Depois que um estudo muito divulgado este ano descobriu altos níveis de uma classe química tóxica em embalagens de alimentos, muitos de nós estão de olho nessa pizza ou salada para viagem e/ou ‘deliveries’ sob uma nova luz.
Especialistas alertam, porém, que não devemos nos preocupar apenas com a exposição de alimentos embalados. Os compostos, PFAS, abreviação de substâncias per e polifluoroalquil, parecem estar amplamente difundidos em nosso suprimento de alimentos . PFAS contaminaram fazendas de laticínios e carne bovina no Maine e em Michigan , e testes recentes do site de bem-estar Mamavation encontraram evidências dos compostos em molhos de massas orgânicas, óleos de canola e manteigas de nozes.

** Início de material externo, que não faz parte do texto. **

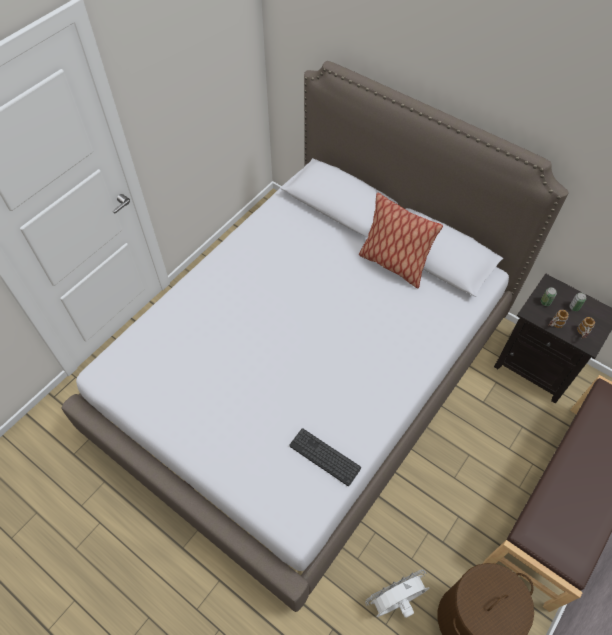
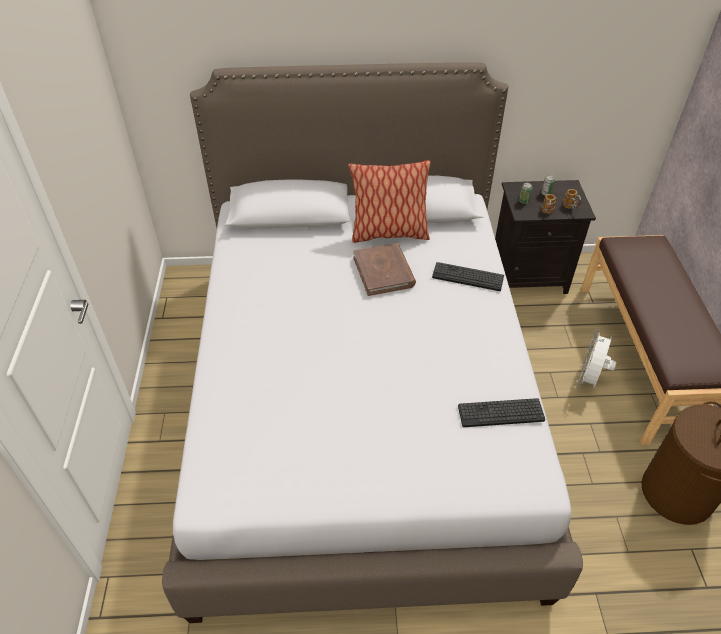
camera: 40 degrees left, 10 degrees down
(357, 293) = (384, 272): none -> brown book
(395, 602) = (616, 527): white fan -> white fan (589, 379)
(414, 338) = (467, 277): none -> keyboard

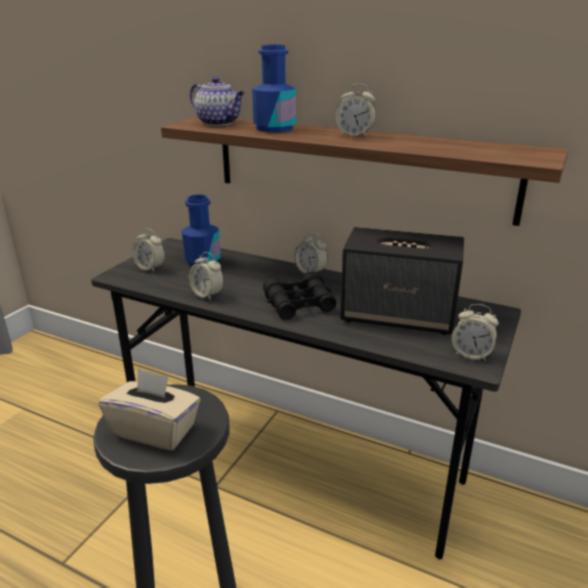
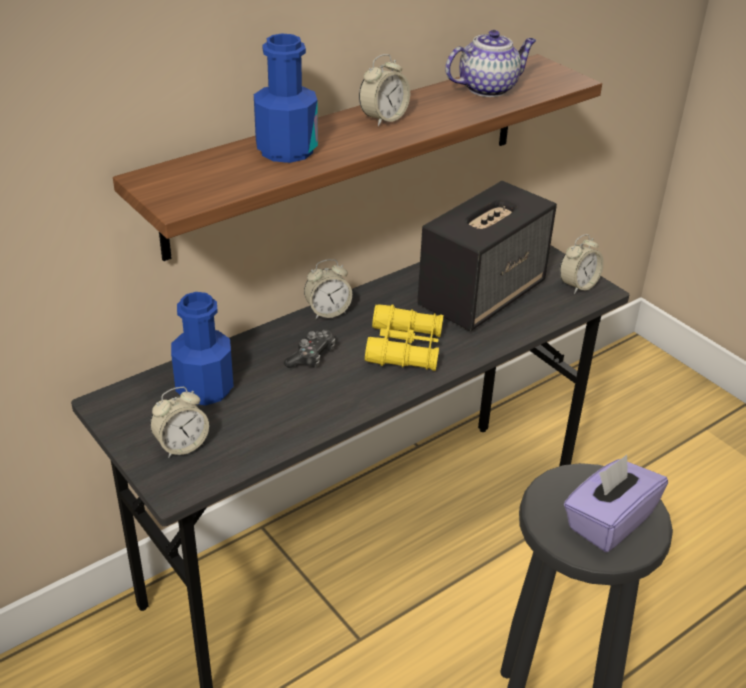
camera: 65 degrees left, 10 degrees up
(155, 430) = (608, 521): beige tissue box -> purple tissue box
(207, 295) = (322, 412): alarm clock -> none
(219, 123) = (200, 176): teapot -> teapot (488, 88)
(259, 279) = (311, 356): none -> game controller
(299, 304) = (405, 348): black binoculars -> yellow binoculars

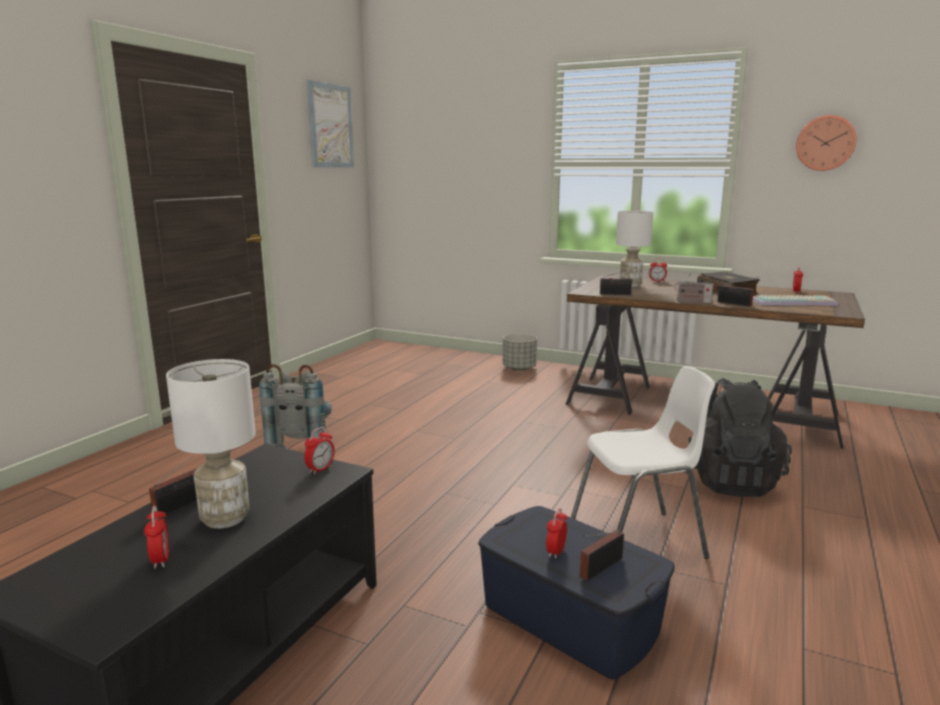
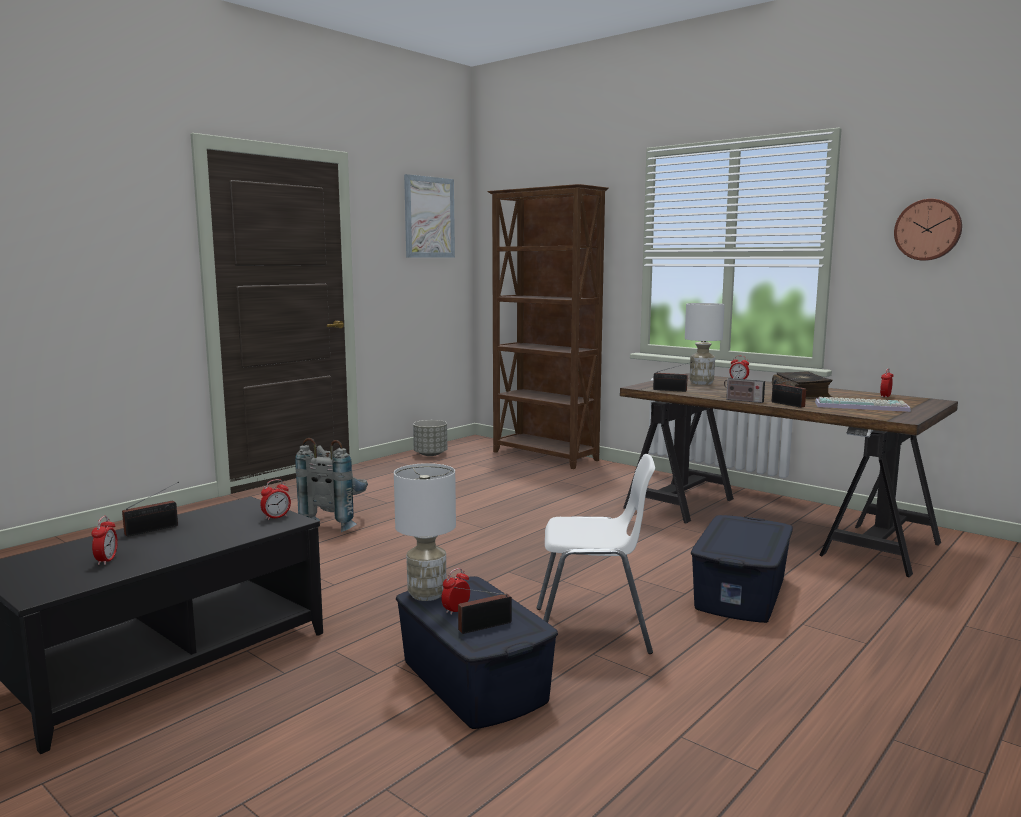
camera: 15 degrees right, 5 degrees down
(226, 518) = (174, 541): white table lamp -> white table lamp (427, 594)
(457, 357) = (545, 456): none -> brown bookcase
(519, 368) = (602, 471): grey planter -> grey planter (430, 454)
(730, 481) = (741, 593): black backpack -> blue storage box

Mas pouco se sabe sobre quanto PFAS os americanos estão comendo. Em contraste com a água potável, que é amplamente estudada, “temos apenas evidências anedóticas para entender (outras) fontes de exposição ao PFAS para a população geral dos EUA”, disse Elsie Sunderland, professora de química ambiental da Universidade de Harvard, ao Comitê da Câmara Federal sobre Ciência, Espaço e Tecnologia, no final de 2021.
Defensores e alguns pesquisadores dizem que os esforços da Food and Drug Administration dos EUA para testar e regular o PFAS em alimentos são inadequados, e a agência provavelmente subestimou os riscos à saúde de nossa exposição rotineira.

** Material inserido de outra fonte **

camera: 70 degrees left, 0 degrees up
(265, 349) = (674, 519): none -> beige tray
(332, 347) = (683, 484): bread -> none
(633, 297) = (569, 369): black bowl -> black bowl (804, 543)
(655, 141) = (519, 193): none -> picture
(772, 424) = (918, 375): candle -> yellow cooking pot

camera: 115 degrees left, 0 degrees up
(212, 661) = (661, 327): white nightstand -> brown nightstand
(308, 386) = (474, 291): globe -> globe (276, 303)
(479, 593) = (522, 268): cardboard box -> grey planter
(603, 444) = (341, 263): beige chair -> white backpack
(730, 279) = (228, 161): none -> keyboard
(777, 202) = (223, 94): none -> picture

Mais amplamente, como o PFAS pode entrar nos alimentos de várias maneiras, a questão “destaca ainda mais a necessidade de parar de criar e emitir PFAS globalmente”, disse Courtney Carignan, cientista de exposição e epidemiologista ambiental da Michigan State University, à EHN.
PFAS em alimentos
PFAS, um grupo de mais de 9.000 compostos feitos pelo homem, são conhecidos por sua capacidade de repelir água e óleo e suportar altas temperaturas. Essas propriedades os tornaram úteis em produtos que variam de espuma de combate a incêndios a maquiagem e panelas antiaderentes – e significa que levam muito tempo para se decomporem no meio ambiente e em nossos corpos, ganhando o apelido de “produtos químicos para sempre/forever chemicals”.

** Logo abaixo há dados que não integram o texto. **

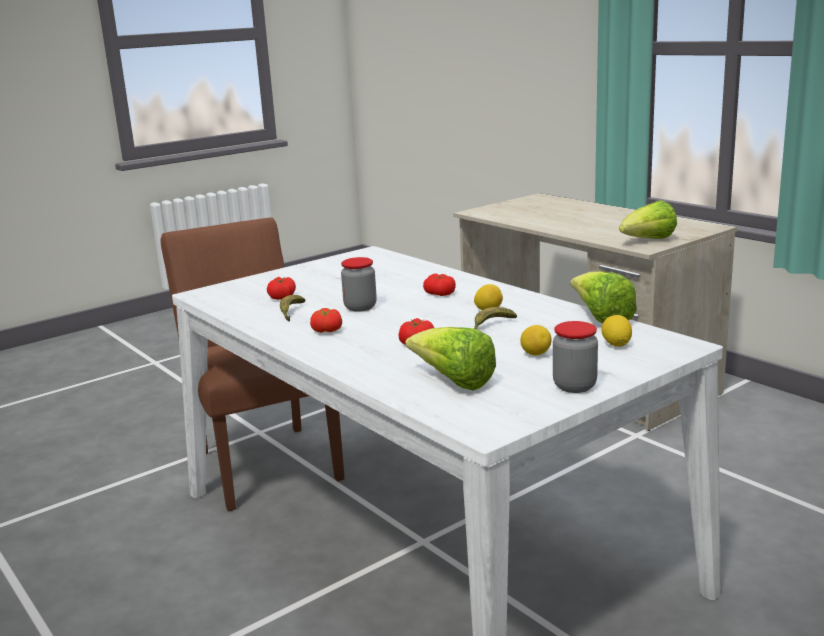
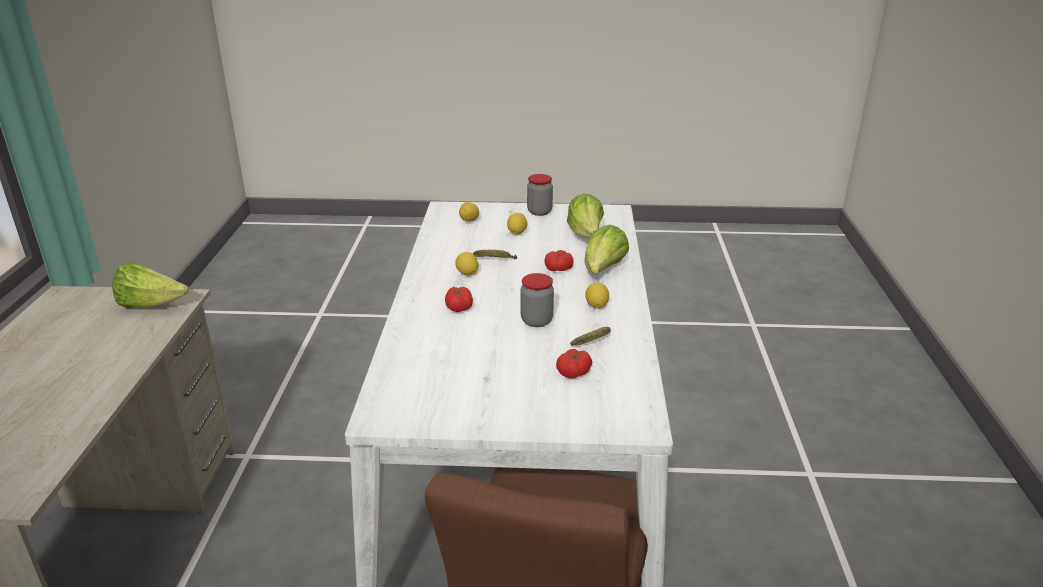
camera: 140 degrees left, 10 degrees up
(326, 331) = (596, 306): tomato -> lemon
(601, 319) = (432, 237): lettuce -> lettuce (603, 270)

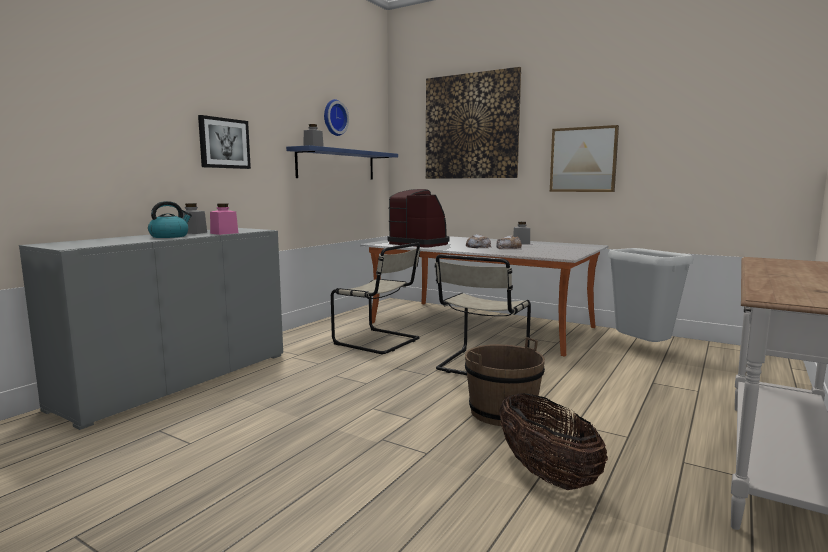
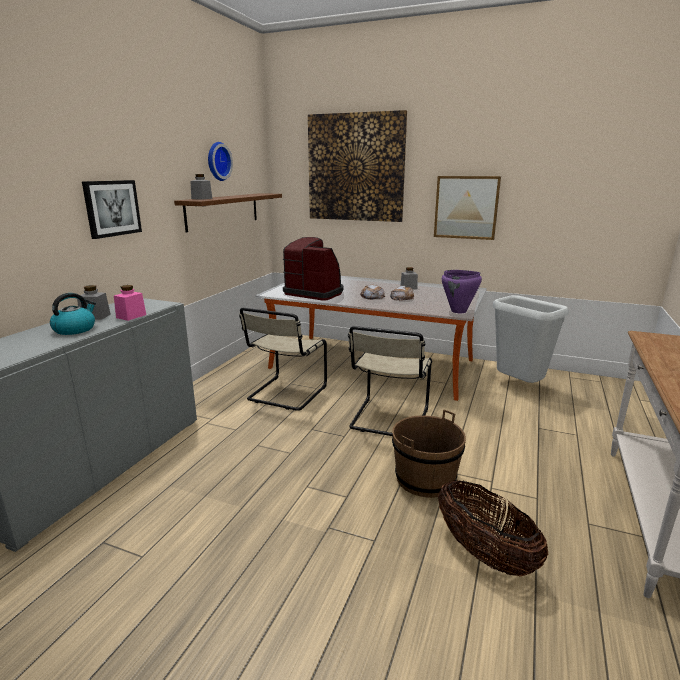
camera: 10 degrees left, 10 degrees up
(337, 165) = (223, 211): blue shelf -> brown shelf
(380, 342) = (285, 394): beige chair -> beige chair turned 90 degrees clockwise
(564, 255) = (458, 311): none -> purple cooking pot

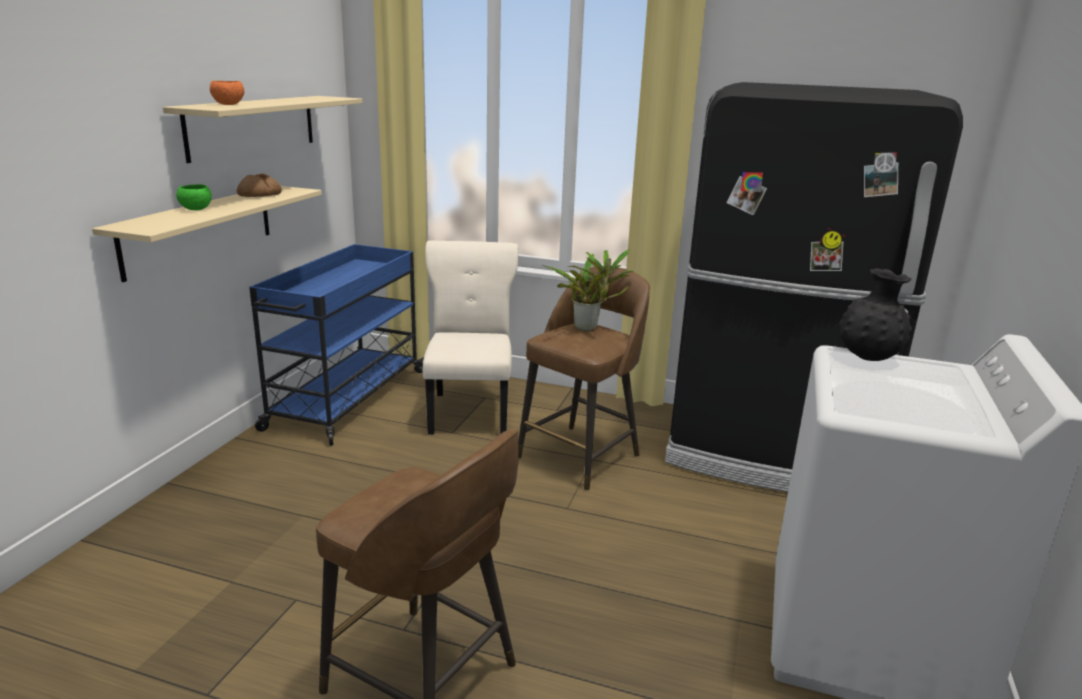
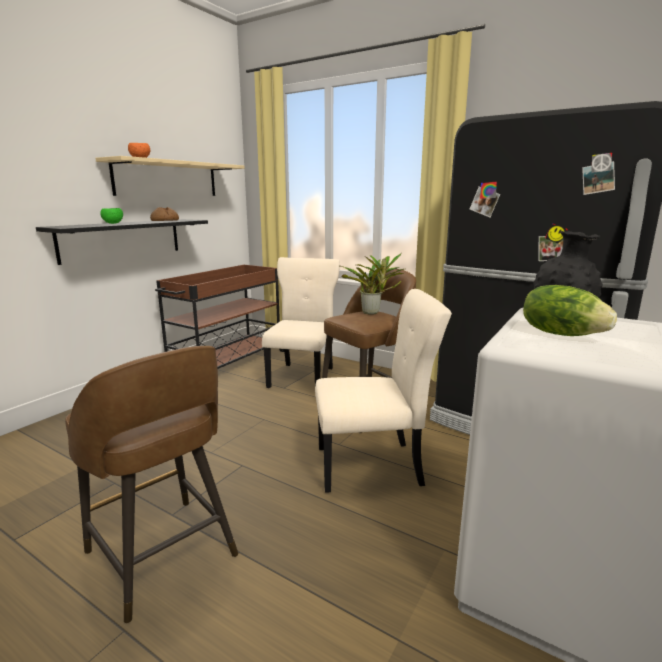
camera: 15 degrees right, 5 degrees down
(200, 229) = (122, 239): beige shelf -> black shelf
(346, 400) = (227, 364): blue cart -> brown cart
(622, 532) = (373, 466): none -> beige chair
(883, 389) = (561, 334): none -> lettuce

Essa longevidade é problemática porque alguns PFAS têm sido associados a certos tipos de câncer, doenças cardíacas, danos no fígado, eficácia reduzida da vacina, menor peso ao nascer e outros efeitos à saúde. Os PFAS fazem “um trabalho muito bom em atravessar a placenta”, disse Stephanie Eick, epidemiologista ambiental e reprodutiva da Emory University, à EHN, acrescentando que a exposição pré-natal ao PFAS (nt.: um dos efeitos dessas moléculas é que o flúor deslocaria o iodo, elemento chave que forma as tiroxinas, hormônio das tiroides e indispensáveis nos primeiros dias do embrião para a formação de seu sistema nervoso central. Elas têm sido acusadas de gerarem crianças nascidas, nos últimos tempos, com retardo mental. O índice do QI tem demonstrado essa tragédia global) tem sido associada a problemas cardíacos e outros problemas mais tarde na vida. Estão aumentando as evidências de que alguns PFAS mais recentes provavelmente também são inseguros.
A União Europeia, que tem mais testes e regulamentações de PFAS do que os EUA, estabeleceu um limite mínimo combinado de alimentos semanais para quatro tipos de PFAS, estimando que a maioria excede esse limite de segurança. Os EUA, por sua vez, só têm avisos sobre a saúde da água potável para dois compostos PFAS.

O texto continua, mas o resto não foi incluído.